** Opening WORKING DATA block **

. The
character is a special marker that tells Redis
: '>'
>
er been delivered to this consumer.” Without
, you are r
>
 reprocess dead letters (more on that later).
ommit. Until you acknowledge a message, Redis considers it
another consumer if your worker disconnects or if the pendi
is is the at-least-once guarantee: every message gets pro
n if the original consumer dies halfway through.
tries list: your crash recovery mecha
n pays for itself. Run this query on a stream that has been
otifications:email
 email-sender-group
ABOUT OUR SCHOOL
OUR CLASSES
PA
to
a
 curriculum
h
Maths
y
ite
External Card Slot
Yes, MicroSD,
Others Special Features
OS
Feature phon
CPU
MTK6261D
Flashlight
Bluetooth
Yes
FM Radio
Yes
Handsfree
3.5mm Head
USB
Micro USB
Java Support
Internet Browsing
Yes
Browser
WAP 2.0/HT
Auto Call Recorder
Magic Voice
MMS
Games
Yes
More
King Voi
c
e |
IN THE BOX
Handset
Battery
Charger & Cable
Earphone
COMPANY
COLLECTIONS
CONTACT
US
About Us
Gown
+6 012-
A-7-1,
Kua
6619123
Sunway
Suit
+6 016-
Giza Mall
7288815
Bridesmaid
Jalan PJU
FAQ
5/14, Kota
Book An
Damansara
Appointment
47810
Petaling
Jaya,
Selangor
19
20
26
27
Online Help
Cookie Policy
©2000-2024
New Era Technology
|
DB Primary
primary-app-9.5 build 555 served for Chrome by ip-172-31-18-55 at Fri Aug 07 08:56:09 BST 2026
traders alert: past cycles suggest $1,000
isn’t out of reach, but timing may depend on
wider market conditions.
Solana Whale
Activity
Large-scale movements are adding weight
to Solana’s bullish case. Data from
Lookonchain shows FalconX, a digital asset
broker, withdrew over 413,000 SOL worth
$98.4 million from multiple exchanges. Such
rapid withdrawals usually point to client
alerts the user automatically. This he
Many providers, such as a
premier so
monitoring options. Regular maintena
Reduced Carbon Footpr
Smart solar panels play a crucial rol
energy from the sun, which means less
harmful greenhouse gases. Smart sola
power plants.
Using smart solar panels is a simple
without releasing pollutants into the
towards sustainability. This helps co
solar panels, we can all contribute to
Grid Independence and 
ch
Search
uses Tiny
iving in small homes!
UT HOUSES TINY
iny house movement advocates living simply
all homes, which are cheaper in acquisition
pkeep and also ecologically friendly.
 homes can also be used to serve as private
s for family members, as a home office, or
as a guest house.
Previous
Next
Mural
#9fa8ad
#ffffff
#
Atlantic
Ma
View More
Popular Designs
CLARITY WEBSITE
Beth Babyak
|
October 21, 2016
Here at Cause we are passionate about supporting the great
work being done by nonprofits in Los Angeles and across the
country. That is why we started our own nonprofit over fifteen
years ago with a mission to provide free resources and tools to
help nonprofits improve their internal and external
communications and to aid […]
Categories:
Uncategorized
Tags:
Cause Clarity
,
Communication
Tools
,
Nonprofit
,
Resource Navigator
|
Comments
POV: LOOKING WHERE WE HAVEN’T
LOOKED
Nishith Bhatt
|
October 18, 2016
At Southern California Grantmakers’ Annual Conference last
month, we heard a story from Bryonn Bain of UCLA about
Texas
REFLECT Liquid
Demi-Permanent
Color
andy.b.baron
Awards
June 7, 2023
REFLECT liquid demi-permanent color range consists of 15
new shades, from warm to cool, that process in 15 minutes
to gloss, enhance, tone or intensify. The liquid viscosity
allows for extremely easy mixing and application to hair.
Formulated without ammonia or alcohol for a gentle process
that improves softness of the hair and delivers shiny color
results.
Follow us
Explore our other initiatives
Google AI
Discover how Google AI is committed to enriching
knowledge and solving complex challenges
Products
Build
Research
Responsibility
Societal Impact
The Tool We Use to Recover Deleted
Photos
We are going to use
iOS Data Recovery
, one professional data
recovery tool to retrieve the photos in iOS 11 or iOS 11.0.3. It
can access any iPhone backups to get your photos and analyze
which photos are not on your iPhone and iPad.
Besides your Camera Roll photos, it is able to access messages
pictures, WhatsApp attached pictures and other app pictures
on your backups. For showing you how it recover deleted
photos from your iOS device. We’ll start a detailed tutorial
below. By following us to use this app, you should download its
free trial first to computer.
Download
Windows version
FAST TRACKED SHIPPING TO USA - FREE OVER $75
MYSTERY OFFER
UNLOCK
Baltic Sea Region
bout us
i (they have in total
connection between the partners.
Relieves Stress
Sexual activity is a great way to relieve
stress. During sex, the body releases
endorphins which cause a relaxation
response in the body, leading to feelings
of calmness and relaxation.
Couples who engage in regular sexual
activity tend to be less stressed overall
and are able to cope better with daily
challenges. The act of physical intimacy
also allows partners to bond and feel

** Closing WORKING DATA block **

» WORK ITEM: Render the lines from the start of the rows through the line containing "rapid withdrawals usually point to client" as a numbered list, leaving out any blank lines.

» EXERCISE SOLUTION:
1. . The
2. character is a special marker that tells Redis
3. : '>'
4. >
5. er been delivered to this consumer.” Without
6. , you are r
7. >
8.  reprocess dead letters (more on that later).
9. ommit. Until you acknowledge a message, Redis considers it
10. another consumer if your worker disconnects or if the pendi
11. is is the at-least-once guarantee: every message gets pro
12. n if the original consumer dies halfway through.
13. tries list: your crash recovery mecha
14. n pays for itself. Run this query on a stream that has been
15. otifications:email
16.  email-sender-group
17. ABOUT OUR SCHOOL
18. OUR CLASSES
19. PA
20. to
21. a
22.  curriculum
23. h
24. Maths
25. y
26. ite
27. External Card Slot
28. Yes, MicroSD,
29. Others Special Features
30. OS
31. Feature phon
32. CPU
33. MTK6261D
34. Flashlight
35. Bluetooth
36. Yes
37. FM Radio
38. Yes
39. Handsfree
40. 3.5mm Head
41. USB
42. Micro USB
43. Java Support
44. Internet Browsing
45. Yes
46. Browser
47. WAP 2.0/HT
48. Auto Call Recorder
49. Magic Voice
50. MMS
51. Games
52. Yes
53. More
54. King Voi
55. c
56. e |
57. IN THE BOX
58. Handset
59. Battery
60. Charger & Cable
61. Earphone
62. COMPANY
63. COLLECTIONS
64. CONTACT
65. US
66. About Us
67. Gown
68. +6 012-
69. A-7-1,
70. Kua
71. 6619123
72. Sunway
73. Suit
74. +6 016-
75. Giza Mall
76. 7288815
77. Bridesmaid
78. Jalan PJU
79. FAQ
80. 5/14, Kota
81. Book An
82. Damansara
83. Appointment
84. 47810
85. Petaling
86. Jaya,
87. Selangor
88. 19
89. 20
90. 26
91. 27
92. Online Help
93. Cookie Policy
94. ©2000-2024
95. New Era Technology
96. |
97. DB Primary
98. primary-app-9.5 build 555 served for Chrome by ip-172-31-18-55 at Fri Aug 07 08:56:09 BST 2026
99. traders alert: past cycles suggest $1,000
100. isn’t out of reach, but timing may depend on
101. wider market conditions.
102. Solana Whale
103. Activity
104. Large-scale movements are adding weight
105. to Solana’s bullish case. Data from
106. Lookonchain shows FalconX, a digital asset
107. broker, withdrew over 413,000 SOL worth
108. $98.4 million from multiple exchanges. Such
109. rapid withdrawals usually point to client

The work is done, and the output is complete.